Repeat exactly each line of the material, starting from the line that contains "X299929Y248000D02*" and finishing with the final line.

>>>>

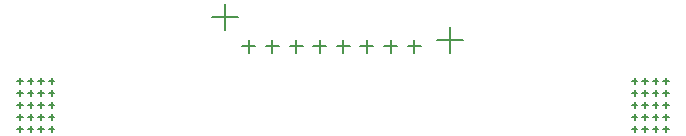
<source format=gbr>
G04*
G04 #@! TF.GenerationSoftware,Altium Limited,Altium Designer,24.3.1 (35)*
G04*
G04 Layer_Color=128*
%FSLAX25Y25*%
%MOIN*%
G70*
G04*
G04 #@! TF.SameCoordinates,4C6EEDD9-8573-49FE-A8EC-0E224A19D34F*
G04*
G04*
G04 #@! TF.FilePolarity,Positive*
G04*
G01*
G75*
%ADD22C,0.00500*%
D22*
X218307Y275590D02*
X222638D01*
X220472Y273425D02*
Y277756D01*
X163189Y275590D02*
X167520D01*
X165354Y273425D02*
Y277756D01*
X210433Y275590D02*
X214764D01*
X212598Y273425D02*
Y277756D01*
X171063Y275590D02*
X175394D01*
X173228Y273425D02*
Y277756D01*
X153150Y285433D02*
X161811D01*
X157480Y281102D02*
Y289764D01*
X227953Y277559D02*
X236614D01*
X232283Y273228D02*
Y281890D01*
X202559Y275590D02*
X206890D01*
X204724Y273425D02*
Y277756D01*
X178937Y275590D02*
X183268D01*
X181102Y273425D02*
Y277756D01*
X194685Y275590D02*
X199016D01*
X196850Y273425D02*
Y277756D01*
X186811Y275590D02*
X191142D01*
X188976Y273425D02*
Y277756D01*
X91602Y252000D02*
X93571D01*
X92587Y251016D02*
Y252984D01*
X91602Y260000D02*
X93571D01*
X92587Y259016D02*
Y260984D01*
X95102Y256000D02*
X97071D01*
X96087Y255016D02*
Y256984D01*
X98602Y260000D02*
X100571D01*
X99587Y259016D02*
Y260984D01*
X98602Y264000D02*
X100571D01*
X99587Y263016D02*
Y264984D01*
X88102Y260000D02*
X90071D01*
X89087Y259016D02*
Y260984D01*
X88102Y252000D02*
X90071D01*
X89087Y251016D02*
Y252984D01*
X88102Y248000D02*
X90071D01*
X89087Y247016D02*
Y248984D01*
X98602Y252000D02*
X100571D01*
X99587Y251016D02*
Y252984D01*
X88102Y256000D02*
X90071D01*
X89087Y255016D02*
Y256984D01*
X98602Y256000D02*
X100571D01*
X99587Y255016D02*
Y256984D01*
X95102Y260000D02*
X97071D01*
X96087Y259016D02*
Y260984D01*
X95102Y252000D02*
X97071D01*
X96087Y251016D02*
Y252984D01*
X91602Y256000D02*
X93571D01*
X92587Y255016D02*
Y256984D01*
X95102Y248000D02*
X97071D01*
X96087Y247016D02*
Y248984D01*
X91602Y248000D02*
X93571D01*
X92587Y247016D02*
Y248984D01*
X98602Y248000D02*
X100571D01*
X99587Y247016D02*
Y248984D01*
X88102Y264000D02*
X90071D01*
X89087Y263016D02*
Y264984D01*
X91602Y264000D02*
X93571D01*
X92587Y263016D02*
Y264984D01*
X95102Y264000D02*
X97071D01*
X96087Y263016D02*
Y264984D01*
X303429Y264000D02*
X305398D01*
X304413Y263016D02*
Y264984D01*
X292929Y260000D02*
X294898D01*
X293913Y259016D02*
Y260984D01*
X292929Y252000D02*
X294898D01*
X293913Y251016D02*
Y252984D01*
X303429Y248000D02*
X305398D01*
X304413Y247016D02*
Y248984D01*
X292929Y248000D02*
X294898D01*
X293913Y247016D02*
Y248984D01*
X303429Y252000D02*
X305398D01*
X304413Y251016D02*
Y252984D01*
X292929Y256000D02*
X294898D01*
X293913Y255016D02*
Y256984D01*
X303429Y256000D02*
X305398D01*
X304413Y255016D02*
Y256984D01*
X299929Y260000D02*
X301898D01*
X300913Y259016D02*
Y260984D01*
X299929Y252000D02*
X301898D01*
X300913Y251016D02*
Y252984D01*
X296429Y256000D02*
X298398D01*
X297413Y255016D02*
Y256984D01*
X303429Y260000D02*
X305398D01*
X304413Y259016D02*
Y260984D01*
X299929Y248000D02*
X301898D01*
X300913Y247016D02*
Y248984D01*
X296429Y252000D02*
X298398D01*
X297413Y251016D02*
Y252984D01*
X296429Y260000D02*
X298398D01*
X297413Y259016D02*
Y260984D01*
X299929Y256000D02*
X301898D01*
X300913Y255016D02*
Y256984D01*
X296429Y248000D02*
X298398D01*
X297413Y247016D02*
Y248984D01*
X292929Y264000D02*
X294898D01*
X293913Y263016D02*
Y264984D01*
X296429Y264000D02*
X298398D01*
X297413Y263016D02*
Y264984D01*
X299929Y264000D02*
X301898D01*
X300913Y263016D02*
Y264984D01*
M02*

</source>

<<<<

Result for this task:
X299929Y248000D02*
X301898D01*
X300913Y247016D02*
Y248984D01*
X296429Y252000D02*
X298398D01*
X297413Y251016D02*
Y252984D01*
X296429Y260000D02*
X298398D01*
X297413Y259016D02*
Y260984D01*
X299929Y256000D02*
X301898D01*
X300913Y255016D02*
Y256984D01*
X296429Y248000D02*
X298398D01*
X297413Y247016D02*
Y248984D01*
X292929Y264000D02*
X294898D01*
X293913Y263016D02*
Y264984D01*
X296429Y264000D02*
X298398D01*
X297413Y263016D02*
Y264984D01*
X299929Y264000D02*
X301898D01*
X300913Y263016D02*
Y264984D01*
M02*

</source>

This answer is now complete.